■ PAGE TEXT ■
Purple Haze: Ink-Squirting Tags Are Latest Anti-Shoplifting Device

LONG BEACH, Calif.

"Warning. Tampering with this releases ink and could cause injury," promises a hard plastic disc attached to a dress.

Translation: "Just try stealing this." The warning is printed on an electronic security tag like the ones found clamped to apparel in specialty and department stores. The high-tech gadgets geegaws are the latest tools in reducing what retailers euphemistically refer to as "shrinkage." Most people call it stealing.

"The fact that it says `injury' and the word `warning' should keep (first-time shoplifters) from trying," says the 20-year-old manager of a Lakewood Center Mall store. Her shop is part of a national apparel chain that employs the ink-spewing devices in most of its 276 outlets.

"We've had known shoplifters leave, once they know we have these tags," she says.

In 1990, 155 of the nation's major retailers responded to a survey by industry analyst Ernst & Young that showed that retailers nabbed more than 436,000 shoplifters and lost an average of $20 million each to theft by employees and customers.

■ SUPPLIED MATERIAL ■
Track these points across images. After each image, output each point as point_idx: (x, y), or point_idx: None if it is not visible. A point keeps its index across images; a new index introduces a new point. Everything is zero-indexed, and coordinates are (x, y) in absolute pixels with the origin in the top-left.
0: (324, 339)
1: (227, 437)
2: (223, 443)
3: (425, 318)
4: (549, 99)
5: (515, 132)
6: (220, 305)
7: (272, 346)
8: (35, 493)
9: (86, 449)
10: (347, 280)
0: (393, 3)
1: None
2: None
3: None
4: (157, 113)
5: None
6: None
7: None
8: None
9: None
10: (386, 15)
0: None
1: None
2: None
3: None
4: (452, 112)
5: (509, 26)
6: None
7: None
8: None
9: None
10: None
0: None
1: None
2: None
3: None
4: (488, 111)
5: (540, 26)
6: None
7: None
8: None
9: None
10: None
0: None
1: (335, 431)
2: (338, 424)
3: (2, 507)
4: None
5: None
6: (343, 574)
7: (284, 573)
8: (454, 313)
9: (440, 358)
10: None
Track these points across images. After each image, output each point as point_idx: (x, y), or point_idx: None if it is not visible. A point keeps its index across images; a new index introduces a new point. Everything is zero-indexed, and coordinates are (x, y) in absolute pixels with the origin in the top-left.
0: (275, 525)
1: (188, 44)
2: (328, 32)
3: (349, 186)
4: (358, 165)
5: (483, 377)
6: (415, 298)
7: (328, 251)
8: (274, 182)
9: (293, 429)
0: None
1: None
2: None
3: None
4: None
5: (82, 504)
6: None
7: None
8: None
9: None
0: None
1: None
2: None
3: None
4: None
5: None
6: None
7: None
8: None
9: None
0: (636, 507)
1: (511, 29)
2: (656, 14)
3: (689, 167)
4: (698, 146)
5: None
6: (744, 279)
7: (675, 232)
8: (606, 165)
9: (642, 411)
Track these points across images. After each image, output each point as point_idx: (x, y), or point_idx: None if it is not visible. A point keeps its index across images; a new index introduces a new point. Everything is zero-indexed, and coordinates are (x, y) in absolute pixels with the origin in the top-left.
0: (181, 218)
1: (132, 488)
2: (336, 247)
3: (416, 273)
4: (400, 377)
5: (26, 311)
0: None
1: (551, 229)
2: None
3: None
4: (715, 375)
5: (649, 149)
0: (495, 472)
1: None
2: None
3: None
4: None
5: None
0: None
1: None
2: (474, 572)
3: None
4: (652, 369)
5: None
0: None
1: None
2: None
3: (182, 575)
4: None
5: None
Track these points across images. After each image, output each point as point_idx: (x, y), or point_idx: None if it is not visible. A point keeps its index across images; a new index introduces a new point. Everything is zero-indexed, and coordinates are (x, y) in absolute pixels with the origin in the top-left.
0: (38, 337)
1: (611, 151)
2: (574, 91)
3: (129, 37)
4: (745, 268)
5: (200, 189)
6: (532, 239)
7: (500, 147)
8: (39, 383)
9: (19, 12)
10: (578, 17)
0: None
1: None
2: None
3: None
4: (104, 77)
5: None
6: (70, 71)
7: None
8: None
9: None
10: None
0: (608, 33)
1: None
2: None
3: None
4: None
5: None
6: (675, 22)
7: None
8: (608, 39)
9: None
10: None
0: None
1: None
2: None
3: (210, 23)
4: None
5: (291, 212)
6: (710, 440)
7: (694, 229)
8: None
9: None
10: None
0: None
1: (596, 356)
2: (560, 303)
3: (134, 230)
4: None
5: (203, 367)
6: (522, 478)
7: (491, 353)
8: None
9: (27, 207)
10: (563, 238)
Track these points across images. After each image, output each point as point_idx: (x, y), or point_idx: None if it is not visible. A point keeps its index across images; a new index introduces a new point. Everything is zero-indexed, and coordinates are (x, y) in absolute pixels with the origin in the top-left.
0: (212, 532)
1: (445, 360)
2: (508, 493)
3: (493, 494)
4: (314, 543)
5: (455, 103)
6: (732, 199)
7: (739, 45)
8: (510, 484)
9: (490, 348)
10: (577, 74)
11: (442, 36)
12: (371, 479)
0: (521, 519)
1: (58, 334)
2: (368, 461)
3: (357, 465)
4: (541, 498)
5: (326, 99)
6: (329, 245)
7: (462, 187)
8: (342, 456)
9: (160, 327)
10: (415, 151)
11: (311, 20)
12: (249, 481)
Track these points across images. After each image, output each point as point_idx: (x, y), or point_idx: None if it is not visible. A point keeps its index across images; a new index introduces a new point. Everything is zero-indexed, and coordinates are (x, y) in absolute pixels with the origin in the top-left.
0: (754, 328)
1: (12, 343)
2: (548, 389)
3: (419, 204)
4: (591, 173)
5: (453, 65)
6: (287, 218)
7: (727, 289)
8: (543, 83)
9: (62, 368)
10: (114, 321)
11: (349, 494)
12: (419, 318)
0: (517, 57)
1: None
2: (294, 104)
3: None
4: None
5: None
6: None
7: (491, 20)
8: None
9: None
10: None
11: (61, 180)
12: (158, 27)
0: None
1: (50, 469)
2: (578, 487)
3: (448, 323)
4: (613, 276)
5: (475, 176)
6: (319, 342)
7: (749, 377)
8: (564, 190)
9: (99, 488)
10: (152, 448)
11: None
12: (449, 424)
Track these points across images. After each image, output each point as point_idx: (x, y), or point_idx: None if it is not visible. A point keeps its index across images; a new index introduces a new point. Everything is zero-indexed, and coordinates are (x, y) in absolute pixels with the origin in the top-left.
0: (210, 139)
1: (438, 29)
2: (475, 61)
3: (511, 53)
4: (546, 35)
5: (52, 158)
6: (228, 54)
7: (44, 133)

■ TASK REQUIREMENTS ■
- 1) Using the article on ink-squirting security tags, decide whether each statement agrees with it. Answer yes or no, and quote the words that settle each one.
(a) The store manager quoted in the article is 20 years old.
(b) The national apparel chain uses the ink tags in all of its outlets.
(c) The Ernst & Young survey was answered by retailers in 1995.
- 2) Answer these questions from the article on ink-squirting security tags, one line each.
(a) In the opening example, what item is the warning disc attached to?
(b) What word do retailers use for stealing?
(c) According to the survey, how many shoplifters did retailers catch?

■ ANSWER LIST ■
- 1)
(a) Yes: "says the 20-year-old manager of a Lakewood Center Mall store"
(b) No: "employs the ink-spewing devices in most of its 276 outlets"
(c) No: "In 1990, 155 of the nation's major retailers responded to a survey by industry analyst Ernst & Young"

- 2)
(a) A dress.
(b) "Shrinkage."
(c) More than 436,000.